Днем, когда поезд останавливался на станциях, Алеша покидал свой роскошный тамбур с откидным сиденьем и застекленным окошком над штурвальным колесом. Он делал это из предосторожности: какой-нибудь бдительный кондуктор мог заглянуть сюда. Кроме того, нужно было попить, размяться, узнать последние сводки…

Оставив рюкзак под сиденьем, Алеша настороженно выглянул и быстренько вышел из вагона.

На станции шум, толчея. Куда ни глянешь — военные. А вдоль здания вокзала на тюках и чемоданах сидят женщины с ребятишками, старики. У них темные от загара и пыли, усталые, радостные и заплаканные лица: люди, наверное, вернулись в родные места.

Алеша смотрел на здание вокзала. Когда-то, видимо, оно было довольно красивым — высокое, сложенное из красного кирпича, с большими овальными окнами. Сейчас — пустая каменная коробка, исклеванная снарядами и осколками.

Чем дальше на запад, тем все чаще встречались такие пустоглазые здания, черные, обгорелые деревья, исковерканные вагоны под откосами, глубокие воронки с зеленой водой, опрокинутые в реки железные фермы мостов. Все сильнее чувствовал Алеша обжигающее дыхание войны и думал: то, что война ушла так далеко, конечно, хорошо, но зато добираться до передовой линии труднее и немало придется натерпеться на этом длинном пути. А как было бы чудесно ехать на легальном положении, не прятаться, не бояться ни начальников эшелонов, ни кондукторов — никого!

Пока он был занят этими мыслями, старший лейтенант с красной повязкой на левом рукаве, пощипывая широкий бритый подбородок, пристально разглядывал его.

Почувствовав на себе взгляд, Алеша обернулся. Старший лейтенант быстро подошел к нему, козырнул:

— Ваши документы, молодой человек?

Алеша не успел подумать, хорошо это или плохо. Документы так документы!

— Белоногов Алексей? — негромко прочитал старший лейтенант и уставился на него с таким видом, будто очень обрадовался этой встрече.

— Так точно, — ответил Алеша, не предвидя дурного: в военное время не мешает лишний раз проверить документы.

— Прошу пройти со мной, — вежливо сказал старший лейтенант, пряча в карман Алешины комсомольский и ученический билеты. — Недалеко, вон в ту деревянную пристройку…

Это уже нехорошо. Еще отстанешь от поезда. Может, бежать? Но лейтенант почти нежно подставил ладонь под его локоть.

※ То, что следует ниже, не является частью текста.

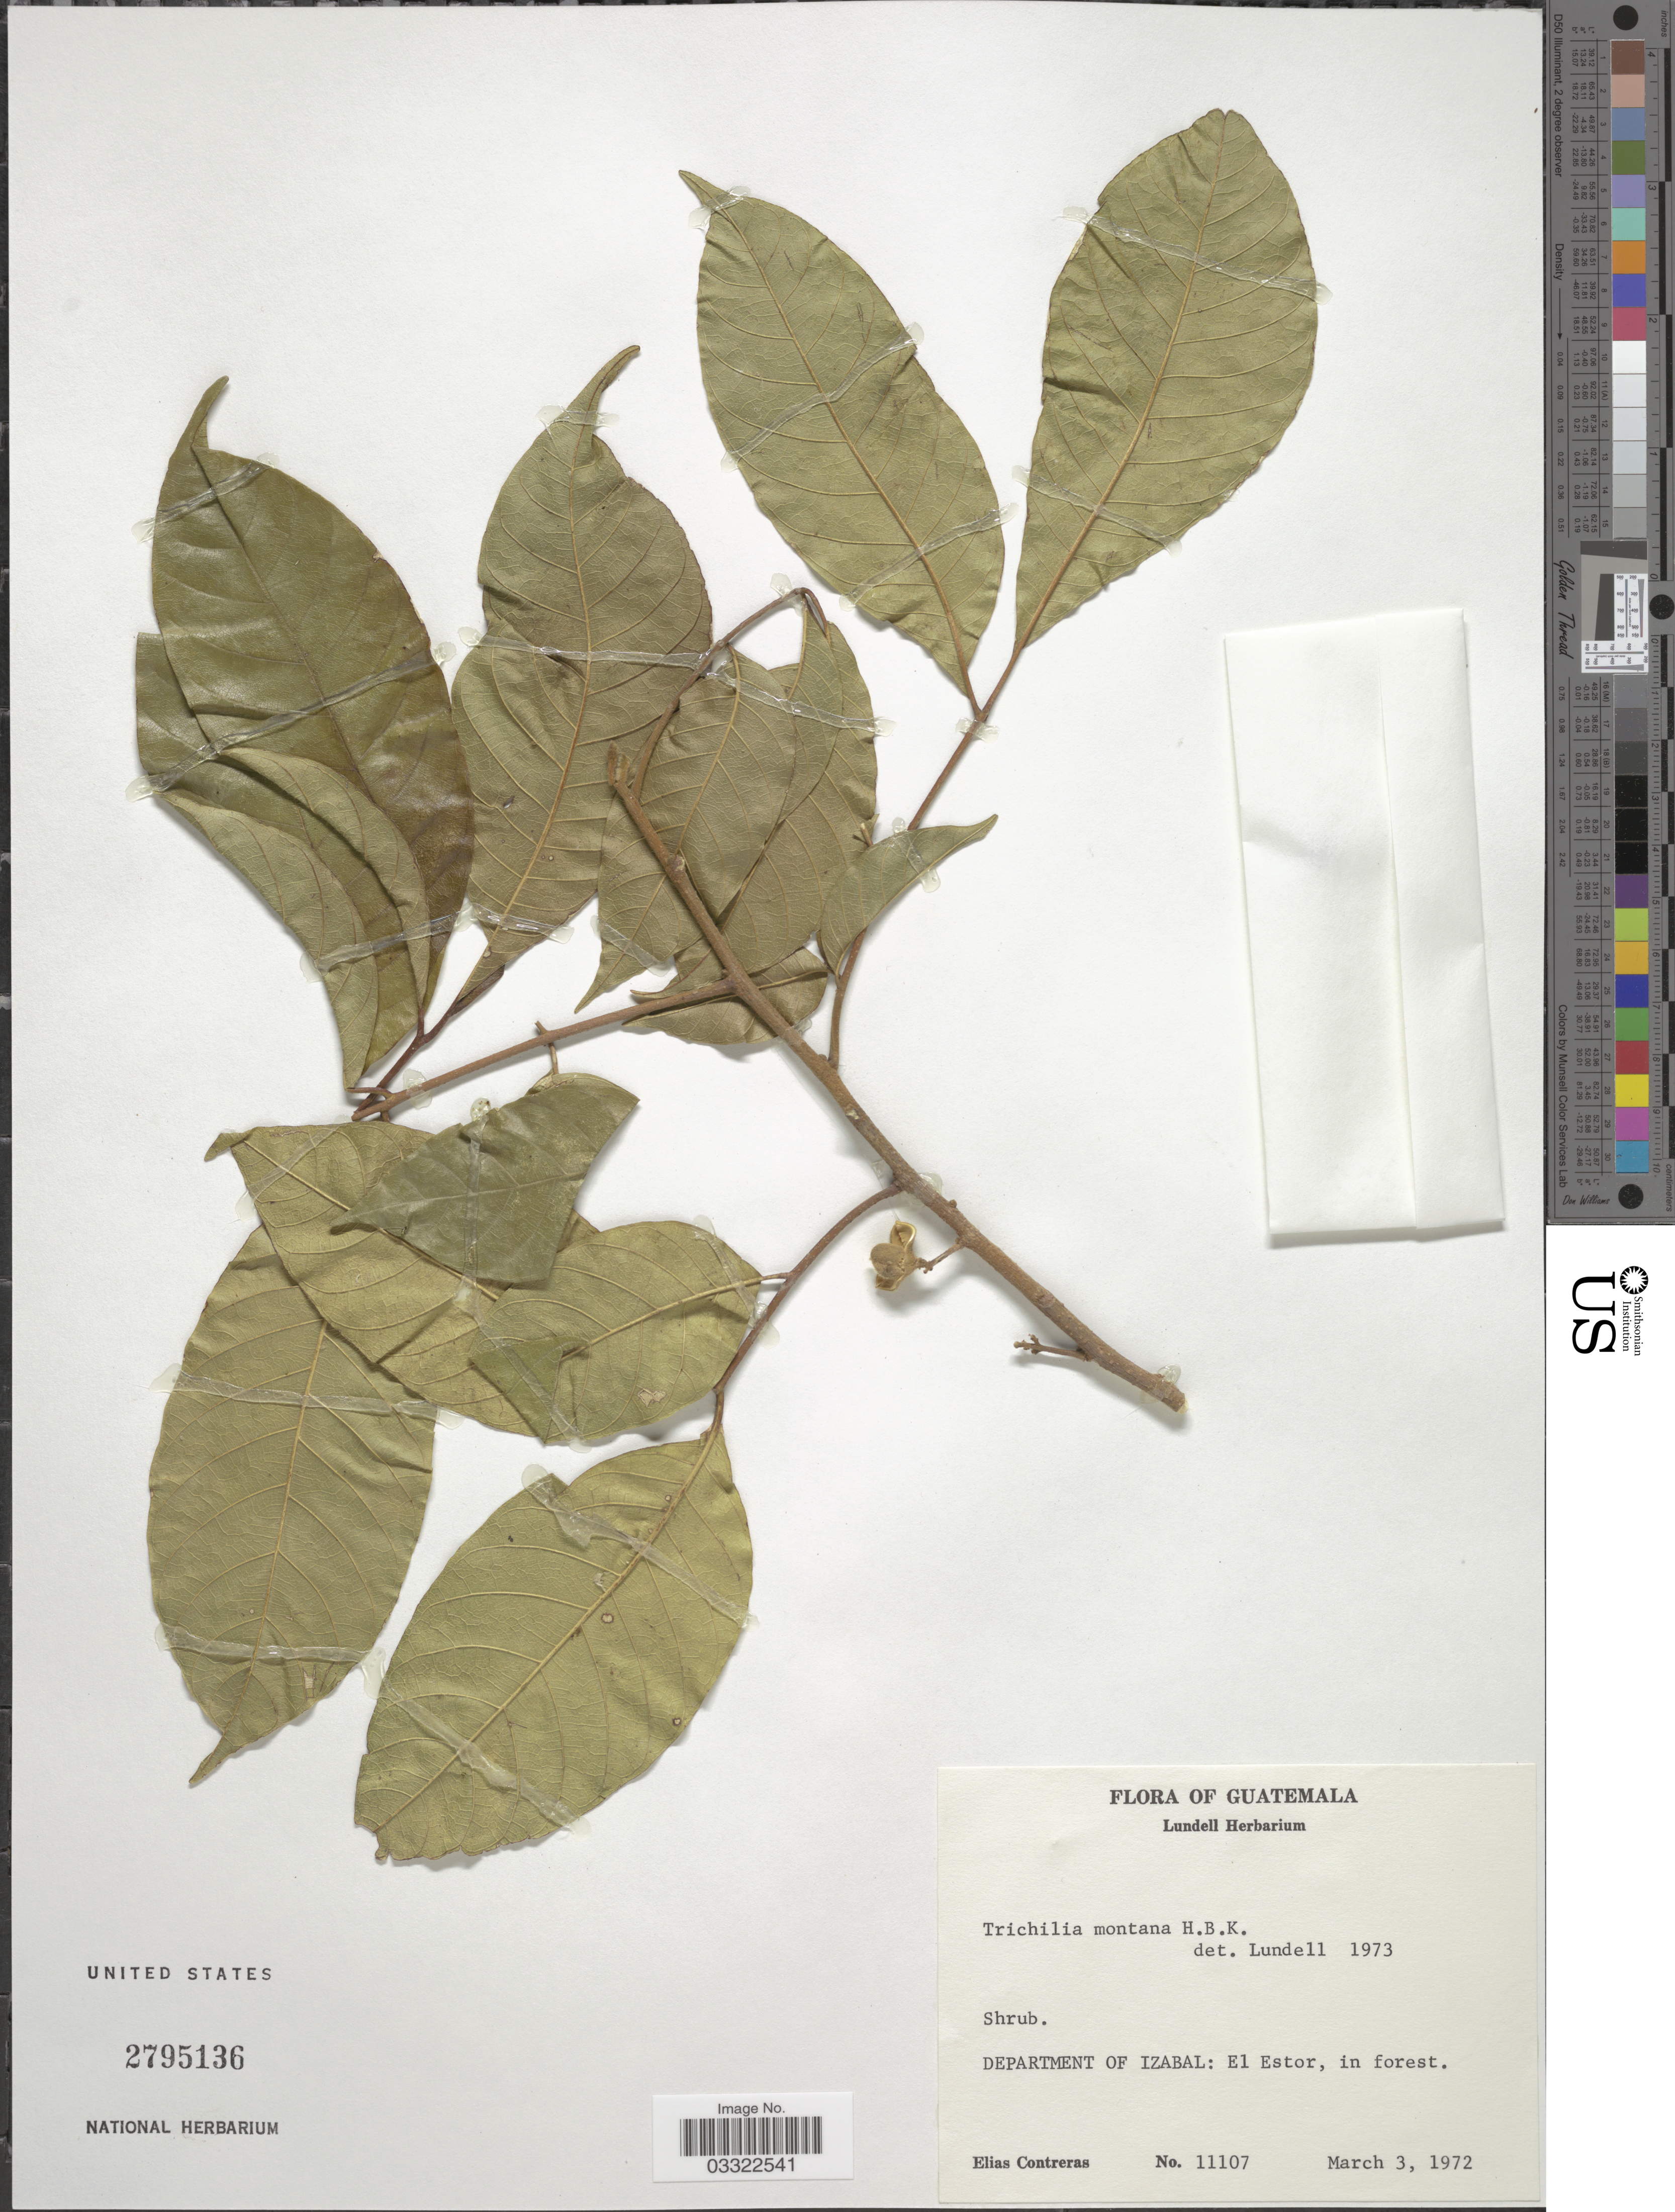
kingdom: Plantae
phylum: Tracheophyta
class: Magnoliopsida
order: Sapindales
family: Meliaceae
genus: Trichilia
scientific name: Trichilia montana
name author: Kunth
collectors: E. Contreras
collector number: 11107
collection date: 1972-03-03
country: Guatemala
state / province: Izabal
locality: Department of Izabal: El Estor.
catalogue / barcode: US 2795136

На некрашеной двери в пристройку — железная табличка: «Военный комендант». Странно, какие у него могут быть дела с военным комендантом?

Капитан, которому представил Алешу старший лейтенант, был менее приветлив. Недовольно хмурясь, он несколько минут смотрел в Алешин комсомольский билет, словно припоминал что-то. Нижнее веко левого глаза, рассеченное розовым шрамом, часто и мелко подергивалось, словно кто-то тянул его за веревочку. Старший лейтенант порылся в папке и, отыскав какую-то бумагу, положил ее перед капитаном. Тот тряхнул головой и обрушился на Алешу: откуда, кто родители, как очутился здесь?..

В девятом классе, когда пришлось писать сочинение на свободную тему, у Алеши целый урок ушел на обдумывание. Сейчас все решали минуты. И он справился.

Видите ли, у него, у Алексея Белоногова, в Киеве живет родная тетка, сестра матери, одинокая женщина, очень хороший человек. И вот он, преданный племянник, отвечая на многократные приглашения, направляется к этой тетушке на летние каникулы…

Рассказ прозвучал искренне. Только хмурый вид капитана и его веко, задергавшееся чаще, вселяли недобрые предчувствия.

— Как же так, Белоногов? — сказал капитан, сильно окая. — Надо же было предупредить родителей: дескать, отправляюсь к тетушке, не беспокойтесь. А то снялся и никому ни полслова. В Горноуральске вот переживают, разыскивают тебя…

«Все кончено!» — с тоской подумал Алеша.

 

Знаменитая фамилия

Когда Митя, по пояс голый, торопливо мылся в кухне, Марья Николаевна, не то размышляя вслух, не то мысленно советуясь с кем-то, негромко сказала:

— Может, мне подойти к начальнику?

После истории с Алешей она, не колеблясь, одобрила Митино желание поработать в каникулы, но, услышав, что начальник отказал, обрадовалась: пожалуй, рановато ему на паровоз. В то же время было боязно: за месяцы безделья он может, как и его дружок, придумать что-нибудь несуразное — возраст опасный, колобродистый…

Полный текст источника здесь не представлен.